EUCLIDES. Only 7 miles in diameter, but surrounded by a prominent bright nimbus, well shown on the photographs. It lies near the Riphaean Mountains.

FRA MAURO. One of a group of damaged ring-plains on the Mare Nubium. The other members of the group are Parry, Bonpland, and Guericke. The unlucky Apollo 13 astronauts were scheduled to land in this area, subsequently assigned to Apollo 14.

GASSENDI. A magnificent walled plain on the northern border of the Mare Humorum. It is 55 miles in diameter, and the floor contains a central mountain and numerous clefts. Reddish patches have been seen in and near Gassendi and are described in the text.

HIPPALUS. Another bay on the Mare Humorum, not unlike Doppelmayer. Near it are numerous prominent clefts, well seen in a small telescope, and there are also clefts on the floor. Near Hippalus is a small crater, Agatharchides A, in which I discovered two radial bands. These bands are useful test objects. I have seen them clearly with an aperture of 6 inches, but keener eyed observers should detect them with smaller instruments.

GRIMALDI. Identifiable at all times because of its floor, which is the darkest spot on the Moon. It lies close to the west limb. Patches on the floor show interesting variations in hue and should be watched. Grimaldi has low walls, and is

120 miles in diameter. Nearby is a smaller formation, Riccioli, 80 miles in diameter; it too has a very dark patch inside it.

LETRONNE. A bay of 70 miles in diameter lying on the shore of the Oceanus Procellarum not far from Gassendi. There is the wreck of a central elevation.

MAGINUS. A vast walled plain near Clavius and Tycho. It is very prominent when near the terminator, as in the photograph; but it becomes very obscure near full Moon.

MERCATOR. This and Campanus form a conspicuous pair of craters east of the Mare Humorum. Each is about 28 miles in diameter, and the only obvious difference between them is that Mercator has a darker floor.

MERSENIUS. A convex-floored 45-mile crater near Gassendi, associated with an interesting system of clefts.

MORETUS. Not well-known on the photograph, but it is a splendid crater 75 miles in diameter and 15,000 feet deep. The central mountain is the highest of its types on the Moon.

PITATUS. Described by Wilkins as being like a "lagoon". It lies on the south border of the Mare Nubium and has a dark floor and a low mountain near its centre. It is 150 miles in diameter.
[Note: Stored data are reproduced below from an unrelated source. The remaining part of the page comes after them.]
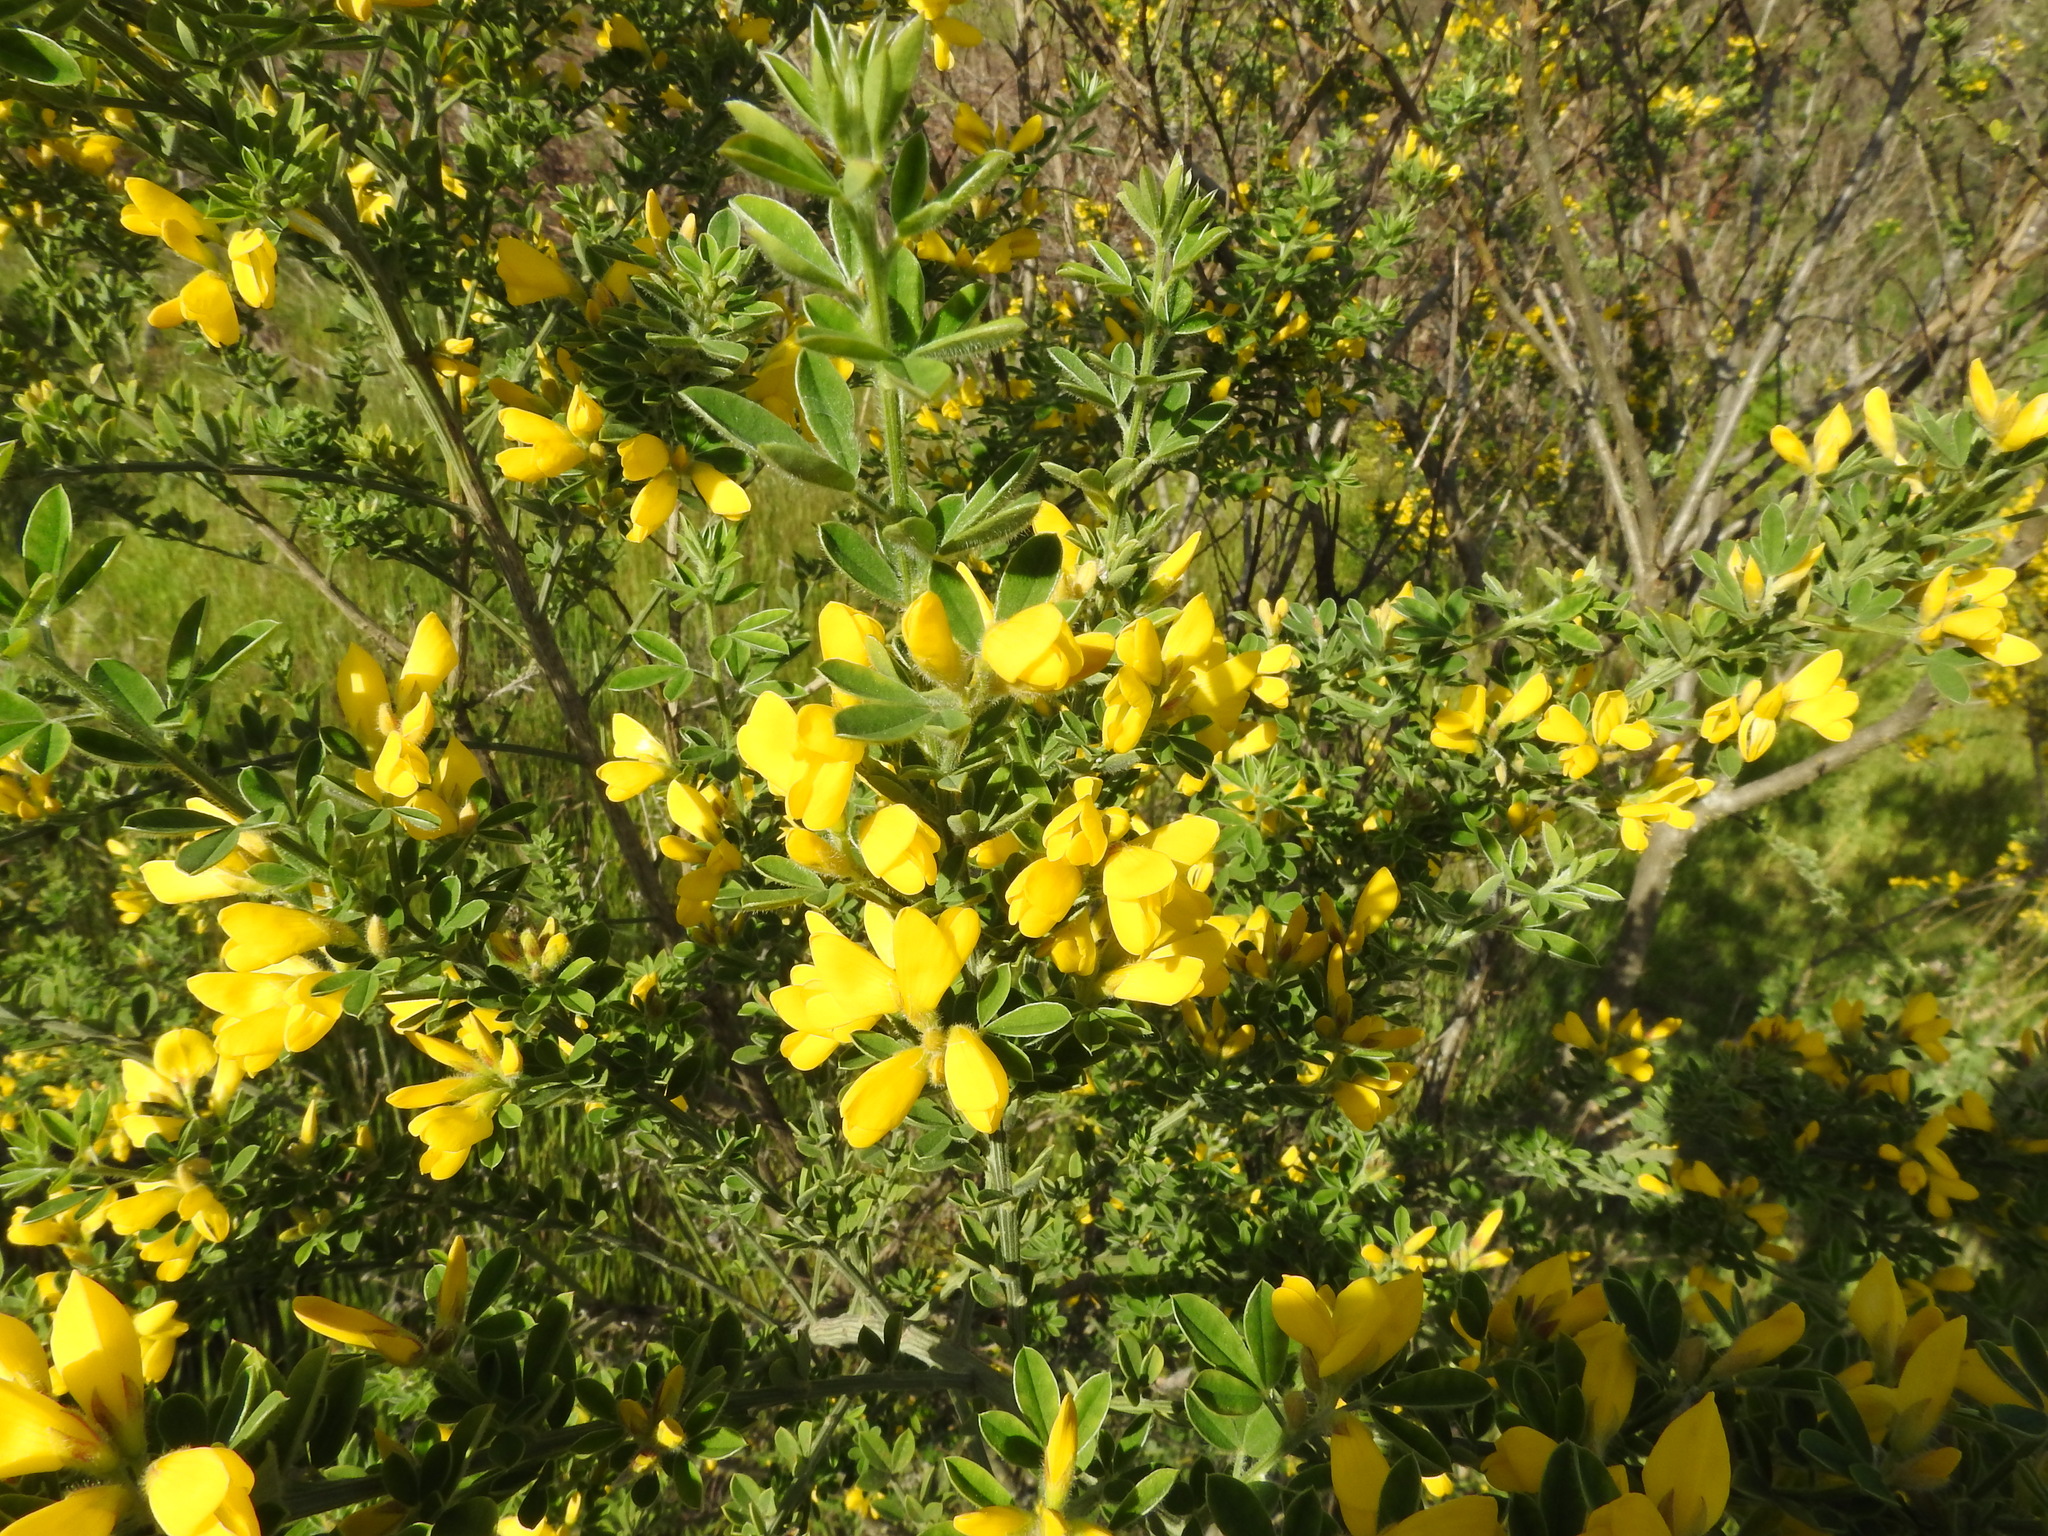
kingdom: Plantae
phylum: Tracheophyta
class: Magnoliopsida
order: Fabales
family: Fabaceae
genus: Genista
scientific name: Genista monspessulana
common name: Montpellier broom
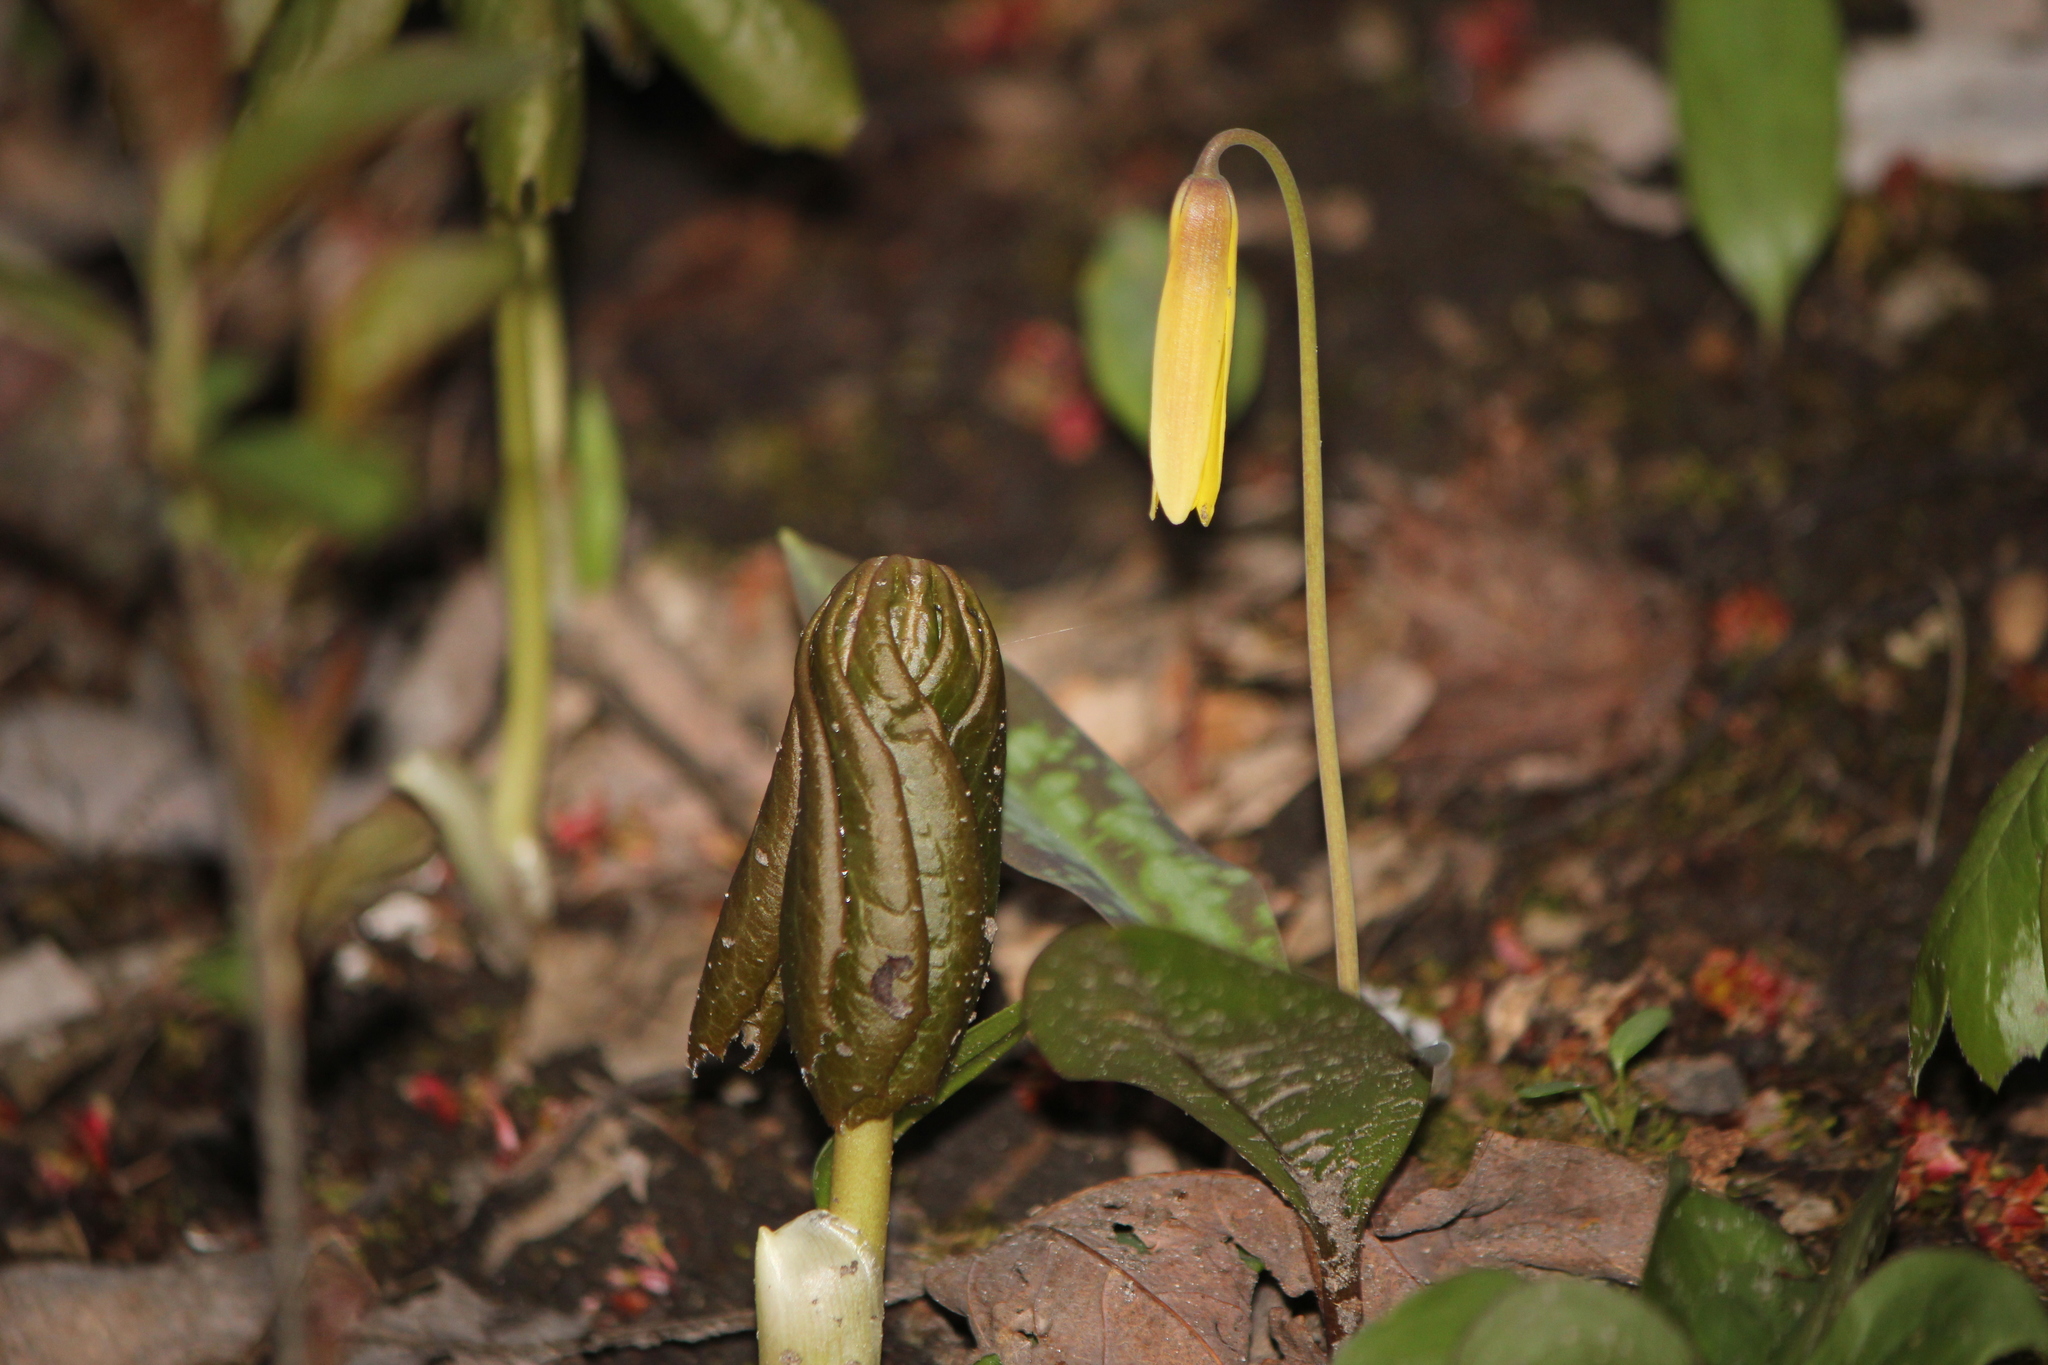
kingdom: Plantae
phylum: Tracheophyta
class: Liliopsida
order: Liliales
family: Liliaceae
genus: Erythronium
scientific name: Erythronium americanum
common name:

West of it is a smaller formation, Hesiodus, and from Hesiodus a prominent cleft runs towards Mercator and Campanus.

PTOLEMAEUS. More than 90 miles across; one of the most interesting formations on the Moon. It lies near the centre of the disk. Its floor is moderately dark. It is the northern member of a chain of three craters, the other two being Alphonsus and Arzachel. South of this chain lies another, made up of the three formations Purbach, Regiomontanus, and Walter.

SCHICKARD. A formation 134 miles in diameter. It can be identified on the photograph, near the southwest limb, because parts of its floor are darkish. Obscurations have been reported inside it, and it is well worth watching.

SIRSALIS. This and its "Siamese twin", A, lie near the dark-floored Cruger, not far from Grimaldi. Unfortunately they are not identifiable on the photograph. Sirsalis is associated with one of the most prominent clefts on the Moon.

STRAIGHT WALL. The celebrated fault in the Mare Nubium, near Birt. It is shown in the photograph as a white line, but casts considerable shadow before full Moon, when the illumination is from the reverse direction, so that it then appears as a dark line. Near it are numerous craterlets, some of them visible with very modest apertures. The Wall lies inside a large and obscure ring.

THEBIT. A 37-mile crater near the Straight Wall. It is interrupted by a small crater, which is in turn interrupted by a third. The group makes a useful test object for small apertures.

TYCHO. The great ray-crater, described in the text.

VITELLO. A 30-mile crater on the border of the Mare Humorum, with an inner but not quite concentric ring.

WARGENTIN. Most unfortunately, this is not identifiable on the photograph. It lies near Schickard, and is a 55-mile plateau, much the largest formation of its type on the Moon. Little detail can be seen in small telescopes; it is nevertheless worth observing. Near Wargentin is an interesting group of craters of which Phocylides is the largest member.